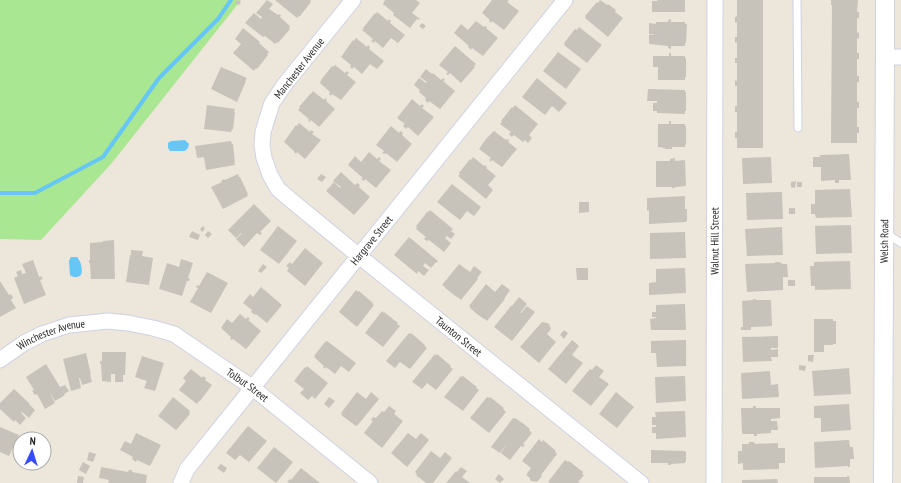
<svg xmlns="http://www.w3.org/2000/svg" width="901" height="483" font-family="'PT Sans Narrow',sans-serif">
<rect width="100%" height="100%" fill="#ede6da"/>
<!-- green -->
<path fill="#aae793" d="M0 0H241L111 164 41 240 0 239Z"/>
<!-- water -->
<path fill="#66c6f6" d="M185 140 189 144 188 148 185 151H170L168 148V143L171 141Z
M71 257H77C81 261 83 270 81 275 77 278 74 278 70 275L69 261Z"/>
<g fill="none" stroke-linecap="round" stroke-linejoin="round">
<!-- stream -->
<path stroke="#66c6f6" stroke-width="4" d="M0 193H35L103 157 159 78 218 19 231 0"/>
</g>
<!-- building -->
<path fill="#c8c3ba" d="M237 0 241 2 239 5 235 3Z
M267 0 273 4 269 9 278 15 279 14 281 15 280 17 290 26 289 28 290 29 278 43 277 42 275 44 265 36 263 37 245 23 254 13 261 19 262 17 256 13Z
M275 0H311L310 1 311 2 300 16H299L297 18Z
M385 0H416L420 3 412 13 420 19 419 20 417 19 410 28 393 15 394 13 383 4Z
M492 0H508L509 1 507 2 519 11 504 30 492 21 491 23 489 21 490 20 482 13Z
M600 0 607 5 608 4 616 10 615 12 623 18 608 37 585 18 586 17 585 16 597 2 598 3Z
M657 0H685V12H652V1H658Z
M737 0H763V148H737V138H735V132H737V112H735V106H737V86H735V80L737 81V63H735V58H737V42L735 43V37H737V22L735 23V17L737 16Z
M831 0H858L857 12H859V18H857V33L859 32V38L857 39V53H859V59H857V76H859V82H857V102H859V108H857V127H859V133H857V143H831L832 5H831Z
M377 12 388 21 389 19 391 21 390 23 405 35 398 43 391 38 383 48 375 41 374 43 371 41 373 39 362 30 364 28H363L375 13 376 14Z
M671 19V22H685V24H687L686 43H685V46H671V49L668 48V46L649 44V35L656 34H649V23L656 24V22H668V20Z
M476 21 484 27 485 26 487 27 486 28 498 38 483 56 472 48 471 50 468 47 469 46 454 33 461 24 468 30Z
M422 23 426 26 423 29 419 26Z
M579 27 602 45 587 63 564 45 565 44 564 43 575 29 577 30Z
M243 28 260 42 259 43 269 52 267 54 268 55 257 69 256 68 254 71 233 53 241 44 235 39Z
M356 38 367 47 368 45 370 47 369 49 384 61 377 69 370 64 362 74 354 67 352 69 350 67 351 65 341 57 353 40 354 41Z
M455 46 476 64 474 66 475 67 461 83 450 73 448 75 446 74 448 72 439 65Z
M558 52 581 69 566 89 543 71Z
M669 53H671V56H685V58H686V77H685V80H658V67H653V56H669Z
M335 65 345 73 347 71 349 73 347 75 356 82 341 100 332 94 331 96 329 94 330 92 320 83 321 81V80L332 66 333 67Z
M221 67 247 78 245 81H246L237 102 211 89Z
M426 69 432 74 433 73 441 80 443 78 445 80 443 81 455 91 440 109 429 101 428 103 425 100 426 98 419 92 420 90 414 85 419 78 426 83 427 82 420 77Z
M537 78 567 103 559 112 552 106 545 115 522 97Z
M648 89 685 90V92H686V111H685V114L657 113V111H653V103H657V101H647Z
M313 91 324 100 325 98 327 100 326 101 335 109 319 127 311 120 310 122 308 120 309 119 298 110 300 108 299 107 311 93V94Z
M412 99 420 106 422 104 424 106 422 108 434 117 418 136 408 127 406 129 403 126 405 124 397 118Z
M207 105 235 109 234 112H235L233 130 232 129 231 132 204 129Z
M515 105 538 124 529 135 532 138 528 143 525 140 523 142 514 135 512 137 509 134 511 132 500 124 502 122 501 121 512 107 513 108Z
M669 121H671V124H685V126H686V145L685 144V147H672V149H665V148L658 147V124H669Z
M299 123 310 132 311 130 314 132 312 134 321 140 305 159 297 152 296 154 294 152V151L284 142 291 132 296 125 297 126Z
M391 126 399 133 400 131 403 133 402 135 412 144 397 162 386 153 385 154 382 153 384 151 376 145Z
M494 131 506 140 507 139 509 140 508 142 517 149 502 167 492 160 491 162 489 160 491 158 479 149 486 139Z
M231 141 232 144H233L235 163H234L235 165 206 170 204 157 197 158 195 146Z
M369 152 377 159 379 157 381 159 379 161 391 170 376 188 365 179 364 181 361 179 363 178 348 165 355 156 361 162Z
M849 154 851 180H839V183H835V180L821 181V167H813V157H820V155Z
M473 157 484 166 485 165 487 167 486 168 496 176 488 185 493 190 486 199 458 176 460 174 459 173 470 159 471 160Z
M771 157 772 183 743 184 742 158Z
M675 158V161L685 160 686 186 675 187V188H672V187H656V161H670V159Z
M341 172 355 185 357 183 360 185 359 187 370 197 354 215 326 191 334 182 340 188 341 187 333 181Z
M238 174 239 177H240L248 194H247L248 196 223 209 211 187 222 182 221 181 224 179 225 180Z
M321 174 326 177 322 182 317 179Z
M796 181 795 188 791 187V182Z
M797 182H802V187H797Z
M452 184 481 207 474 216 467 211 460 220 437 202Z
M850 189 852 217 816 218 815 214H811V204H815V190Z
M782 192 783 219 747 220 746 193Z
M685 196V209H687V221H686V222L649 224V210L647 211V198Z
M579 202H589V212L579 213Z
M254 204 271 221 260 232 262 233 260 235 257 233 244 247 236 239 242 233H241L236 238 228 230Z
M789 208H795V214H789Z
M430 210 453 229 451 231 455 234 451 239 447 236 445 238 451 243 444 252 429 240 427 241 424 239 426 237 416 229 417 227 416 226 428 211 429 212Z
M851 225 852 253 816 254 815 226Z
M203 226 205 229 202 232 200 229Z
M278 226 297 241 279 264 260 250Z
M782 227 783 255 747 256 745 229Z
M192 231 200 235 198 240 189 237Z
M208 231 212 234 208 238 205 235Z
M685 232 686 258 650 259V233Z
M409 237 438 261 437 263 436 262 431 268 425 263 423 266 429 270 424 276 418 271 417 274 394 255Z
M114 240 115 279H91L90 263H89V260H90V243L103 242V241Z
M305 248 323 263 305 286 287 271 289 268 286 266 290 262 292 264Z
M131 250 143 251 142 256 153 258 149 285 126 282 130 255H131Z
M181 259 193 263 188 278 190 279 189 281H187L182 296 159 289 167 263 179 267Z
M33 260 39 277 41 276 43 279 40 280 46 295 24 304 14 278 18 276 16 272 21 270 22 274 26 273 22 264Z
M850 261 851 289 815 290V286H811L810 266H814V262Z
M775 262H780V263H782V264H787L788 277H783V290L747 292 745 264 775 263Z
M263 264 267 267 261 273 258 271Z
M459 264 470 272 474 266 482 272 477 278 478 279 461 300 458 297V298L444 287H445L442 285Z
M576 268H588V280H577Z
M685 268 686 293 649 295V283L656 282V269Z
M207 272 228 283 211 313 190 302 198 288 196 287 197 285 199 286Z
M788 280H795V286H788Z
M0 281 9 295 11 294 13 298 11 300 16 308 0 317Z
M486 284 495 292 502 284 510 290 504 299H505L487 321 485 319H484L477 314 470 308V307L469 306Z
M261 287 282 305 267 323 256 314 255 315 251 312 252 310 243 303 250 294 253 297Z
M356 290 358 292 359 291 373 303 372 304 374 305 357 327 339 312Z
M519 297 527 304 520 313H521L527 306 535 312 512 341 494 327 511 306H512Z
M753 299H756V300H771L772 326 751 327V330H741V327H743L742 301 753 300Z
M685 304 686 330H651L650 319 656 318V317H652V312H656V305Z
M382 311 384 313V312L398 323 397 324 400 326 383 347 365 333Z
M240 314 246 319 248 317 250 319 248 320 261 331 246 349 233 339 232 340 230 339 231 337 221 328 227 319 232 323Z
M814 319H833V321H836V344H833V345H824V352H814Z
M542 322 547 323 549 324 551 329 547 334 556 342 539 363 520 347Z
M564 330 568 333 564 339 560 335Z
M409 333 410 334 411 333 425 345H424L427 348 410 369 400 362 395 368 386 361Z
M778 336V348H771V350L778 349V357H771L772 361 743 362 742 337Z
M572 340 579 346 572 355 583 363 566 384 548 369Z
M686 340V366L657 367 656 353H651V341Z
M327 341 356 363 349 372 341 366 335 374 326 367 325 369 323 367 324 366 314 357 315 356H314L325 342Z
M102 352H126L125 375H123V382H115V374H111V382L102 381 101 364H100V361H102Z
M86 353 91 375H90L92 382 82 385 80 378H79L81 388 71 391 63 359Z
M435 354 436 356 437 354 451 366 450 367 453 369 436 390 427 383 422 389 412 382Z
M808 355H814L813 362 808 361Z
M142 356 164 363 155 391 144 388 147 381 135 377Z
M46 364 60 387 65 385 69 391 64 394 65 395 55 401 51 394V395L55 403 45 409 37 394 35 395 32 391 34 390 26 377Z
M596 365 604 371 599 377 609 384 591 406 572 391 590 369 592 370Z
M799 365 806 366 805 371 799 370Z
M307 366 328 383 315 399 312 396 308 400 300 393 304 389 294 381 305 367 306 368Z
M849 368 851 394 814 396 812 371Z
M191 369 202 378 203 376 206 378 205 380 212 385 200 401H199L197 404 179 390 186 381 183 378Z
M770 371 771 385 778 384 779 397 742 399 741 373Z
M461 376 462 377 463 376 477 387 476 388 479 390 463 411 444 397Z
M685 376 686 401 656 403 655 377Z
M14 389 30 404H29L35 410 29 418 22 412 21 413 26 418 20 425 15 420 14 422 0 409V403Z
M357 392 366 399 371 392 379 399 357 426 356 425V426L341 415 342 414 341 413Z
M616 392 634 407 617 428 599 414Z
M173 397 190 411 189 413 190 414 177 429 176 430 158 416Z
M329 397 335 401 329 408 324 404Z
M487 397 489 398 490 397 504 408 503 409 506 412 489 433 470 418Z
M849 404 851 430 821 432V418H814V406Z
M389 406 396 411 394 414 403 421 382 448 364 433 373 421 371 420 373 417 376 418 382 411 384 412Z
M753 406H756V408H780V418L771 419V421H777L778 430H771V433L757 434V436H754V434H743L742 433 741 408H753Z
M685 411 686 437 656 439V433H652V427H656V425H652V417H656L655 412Z
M513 418 514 419 515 418 524 424 530 429 529 430 532 433 523 444 525 445 523 447 521 446 510 460 501 453 507 444 500 453 491 447Z
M248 426 267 441 249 462 240 455 235 460 226 453Z
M0 427 19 435 9 456 0 452Z
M136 433 161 445 150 466 137 460 136 462 132 459 133 457 120 450 125 441 131 444Z
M408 433 416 439 421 433 429 440 407 467 391 453Z
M539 439 542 442 543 440 556 451 555 452 557 454 541 475 542 476 537 482 536 481 535 482 533 481H531L530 480V478L526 475 531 468 522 461Z
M847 440H849L850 447H853L854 459H850V467H848V466L815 468 814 442Z
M749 442H754L755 444 778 443V448H785V463H779V469L743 470V463L738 464V451H742V444H749Z
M274 447 293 462 276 483 257 468Z
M651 450 685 451V452H686V462L685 461V463L671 464V465H668V463H651Z
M431 451 440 458 445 452 452 458 433 483H426L416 475 417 474 415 472Z
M89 452 96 454 93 462 87 460Z
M565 460 568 462 569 461 583 472 582 474 584 475 578 482 580 483H550L548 482Z
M83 462 90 466 86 474 79 470Z
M221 464 227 468 224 473 217 468Z
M101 467 128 472 129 470H132V472L147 475 146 483H108L109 480 99 478Z
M461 467 467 471 462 477 470 483H446L456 471 457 472Z
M301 468 311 476 320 483H289L287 482 290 479 291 480Z
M499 474 504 479 500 483 495 479Z
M78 476 84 477 83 483H77Z
M847 476H849L850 483H814V477H847Z
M777 479 778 483H742V480H744Z"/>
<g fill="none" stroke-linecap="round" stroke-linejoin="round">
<!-- service casing -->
<g stroke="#cfd2e4" stroke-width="9">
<path id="service" d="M797 0 798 128
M886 233 901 243"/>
</g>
<!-- minor casing -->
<g stroke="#cfd2e4" stroke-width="17">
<g id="minor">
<path id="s1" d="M353 0 285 84 272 103 263 132 262 145 264 158 270 175 278 189 292 201 359 256 641 483"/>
<path d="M885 57H901"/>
<path id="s2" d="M0 360 24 343 42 334 69 325 108 321 128 323 153 328 174 334 253 388 370 483"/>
<path id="s3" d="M181 483 187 469 565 0"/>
<path id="s4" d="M714 483 715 0"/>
</g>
</g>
<!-- tertiary casing -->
<g stroke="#cfd2e4" stroke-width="20">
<g id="tertiary">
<path id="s5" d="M883 483 885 57V0"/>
</g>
</g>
<!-- service -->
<use href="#service" stroke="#fff" stroke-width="7"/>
<!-- minor -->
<use href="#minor" stroke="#fff" stroke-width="15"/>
<!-- tertiary -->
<use href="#tertiary" stroke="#fff" stroke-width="18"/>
</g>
<g text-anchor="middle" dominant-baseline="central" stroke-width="3.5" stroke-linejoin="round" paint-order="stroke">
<!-- street labels -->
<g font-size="11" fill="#292929" stroke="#fff">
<text transform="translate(299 68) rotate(-52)">Manchester Avenue</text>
<text stroke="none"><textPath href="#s3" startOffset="309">Hargrave Street</textPath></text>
<text stroke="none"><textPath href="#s5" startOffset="242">Welsh Road</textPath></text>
<text stroke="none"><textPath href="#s4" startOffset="242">Walnut Hill Street</textPath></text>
<text stroke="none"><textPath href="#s2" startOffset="58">Winchester Avenue</textPath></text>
<text stroke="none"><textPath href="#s1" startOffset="455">Taunton Street</textPath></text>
<text stroke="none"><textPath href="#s2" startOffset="274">Tolbut Street</textPath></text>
</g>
</g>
<!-- north arrow -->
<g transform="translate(32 451) rotate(4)"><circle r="19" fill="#ffffff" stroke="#a9a9a9"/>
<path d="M0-3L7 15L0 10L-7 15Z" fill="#354dff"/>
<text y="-6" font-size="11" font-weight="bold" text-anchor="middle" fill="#292929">N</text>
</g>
</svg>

□ □ □ □ □

Within the entries, find all lines that contain "size" and copy each one.

<g font-size="11" fill="#292929" stroke="#fff">
<text y="-6" font-size="11" font-weight="bold" text-anchor="middle" fill="#292929">N</text>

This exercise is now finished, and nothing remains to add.